═════ Teks Hasil Ekstraksi

SuaraJogja.id - Rancangan Kitab Undang-undang Hukum Pidana (RKUHP) telah disahkan (disetujui) menjadi undang-undang, dalam Rapat Paripurna antara Dewan Perwakilan Rakyat (DPR) dengan Pemerintah, Selasa (6/12/2022).
Pusat Studi Hukum dan Konstitusi Universitas Islam Indonesia (PSHK UII) meminta pemerintah melakukan sejumlah langkah, agar penerapan UU tersebut tidak serampangan dan tetap memenuhi asas keadilan.
Peneliti PSHK UII Taufiqurrahman menjelaskan, pengesahan RKUP ini mendapatkan berbagai penolakan, karena dianggap memiliki muatan yang membatasi hak asasi masyarakat secara ketat.
Terhadap persetujuan RUKHP menjadi UU tersebut, PSHK UII punya beberapa catatan penting.
Baca Juga:PSHK UII Minta Presiden Menganulir Pelantikan Guntur Hamzah Sebagai Hakim MK, Begini Alasannya
"RKUHP merupakan rancangan undang-undang yang sudah melalui proses legislasi dalam waktu cukup lama. Meskipun telah melalui penyusunan yang lama, bukan berarti RKUHP dapat disahkan secara terburu-buru," kata dia, Rabu (7/12/2022).
Taufiq mengungkap, hal ini berkaitan dengan meaningfull participation dalam proses pembentukan RKUHP, sebagaimana amanat konstitusi.
"RKUHP sangat berkaitan langsung dengan rakyat. Pada akhirnya, RKUHP menjadi penentu apakah rakyat akan dipidana atau tidak dipidana," sebutnya.
Bahwa KUHP yang telah disahkan akan mulai berlaku setelah tiga (3) tahun terhitung sejak tanggal diundangkan.
Artinya, apabila diundangkan pada Desember 2022, maka KUHP baru akan berlaku pada Desember 2025.
Baca Juga:PSHK UII Minta Presiden Ingatkan Menterinya agar Patuh Perundang-undangan dan Putusan MK
Seharusnya, ketentuan peralihan ini akan sangat berarti guna memberikan waktu kepada pemerintah, untuk melakukan penyamaan persepsi kepada penegak hukum dalam menegakkan KUHP. Selain itu, memberikan pemahaman dan waktu adaptasi kepada masyarakat.

══════════

**Tujuan 1:** Susun semua baris catatan di bawah ini sebagai daftar JSON berisi string, satu string untuk setiap baris, tanpa baris kosong. Jangan sertakan gambar dalam jawaban.
Teks di atas dan catatan berikut berasal dari sumber yang berbeda.

═════ Bahan Sumber

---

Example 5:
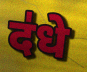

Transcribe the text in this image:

द॑धे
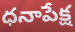
ధనాపేక్ష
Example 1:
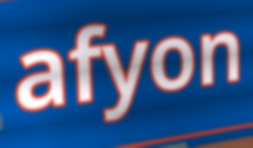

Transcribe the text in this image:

afyon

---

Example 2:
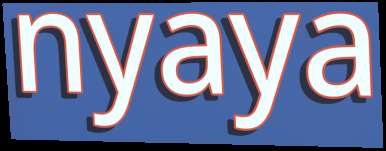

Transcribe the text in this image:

nyaya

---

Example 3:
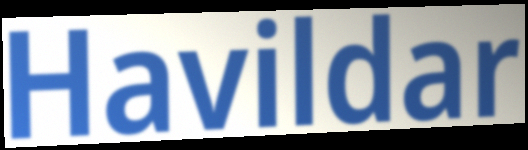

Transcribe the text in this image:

Havildar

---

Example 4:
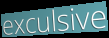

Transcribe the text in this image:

exculsive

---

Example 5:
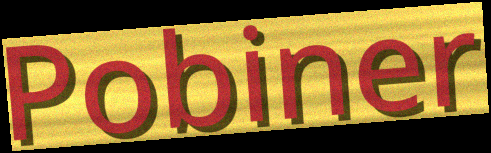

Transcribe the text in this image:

Pobiner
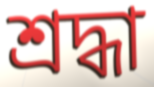
শ্রদ্ধা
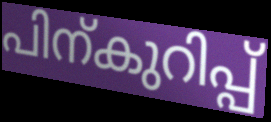
പിന്കുറിപ്പ്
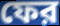
ফের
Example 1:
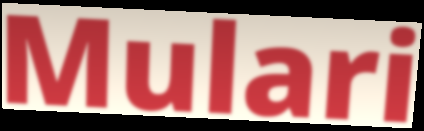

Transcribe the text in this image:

Mulari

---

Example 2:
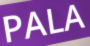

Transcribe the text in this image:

PALA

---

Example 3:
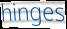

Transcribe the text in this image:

hinges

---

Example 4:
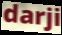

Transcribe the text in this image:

darji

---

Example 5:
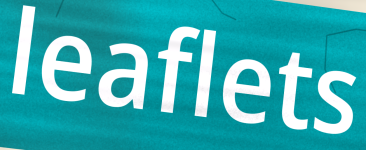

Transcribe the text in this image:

leaflets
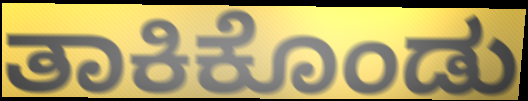
ತಾಕಿಕೊಂಡು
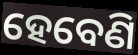
ହେବେଣି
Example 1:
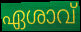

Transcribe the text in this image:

ഏശാവ്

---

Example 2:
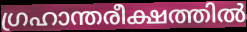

══════════

**Tujuan 2:** Tulis kembali bagian berita pengesahan RKUHP di atas mulai dari "Pusat Studi Hukum" hingga dan termasuk "masyarakat secara ketat.", dengan menukar "serampangan" menjadi "asal-asalan".

**Jawaban Lengkap 1:**
[
  "---",
  "Example 5:",
  "Transcribe the text in this image:",
  "द॑धे",
  "ధనాపేక్ష",
  "Example 1:",
  "Transcribe the text in this image:",
  "afyon",
  "---",
  "Example 2:",
  "Transcribe the text in this image:",
  "nyaya",
  "---",
  "Example 3:",
  "Transcribe the text in this image:",
  "Havildar",
  "---",
  "Example 4:",
  "Transcribe the text in this image:",
  "exculsive",
  "---",
  "Example 5:",
  "Transcribe the text in this image:",
  "Pobiner",
  "শ্রদ্ধা",
  "പിന്കുറിപ്പ്",
  "ফের",
  "Example 1:",
  "Transcribe the text in this image:",
  "Mulari",
  "---",
  "Example 2:",
  "Transcribe the text in this image:",
  "PALA",
  "---",
  "Example 3:",
  "Transcribe the text in this image:",
  "hinges",
  "---",
  "Example 4:",
  "Transcribe the text in this image:",
  "darji",
  "---",
  "Example 5:",
  "Transcribe the text in this image:",
  "leaflets",
  "ತಾಕಿಕೊಂಡು",
  "ହେବେଣି",
  "Example 1:",
  "Transcribe the text in this image:",
  "ഏശാവ്",
  "---",
  "Example 2:"
]

**Jawaban Lengkap 2:**
Pusat Studi Hukum dan Konstitusi Universitas Islam Indonesia (PSHK UII) meminta pemerintah melakukan sejumlah langkah, agar penerapan UU tersebut tidak asal-asalan dan tetap memenuhi asas keadilan.
Peneliti PSHK UII Taufiqurrahman menjelaskan, pengesahan RKUP ini mendapatkan berbagai penolakan, karena dianggap memiliki muatan yang membatasi hak asasi masyarakat secara ketat.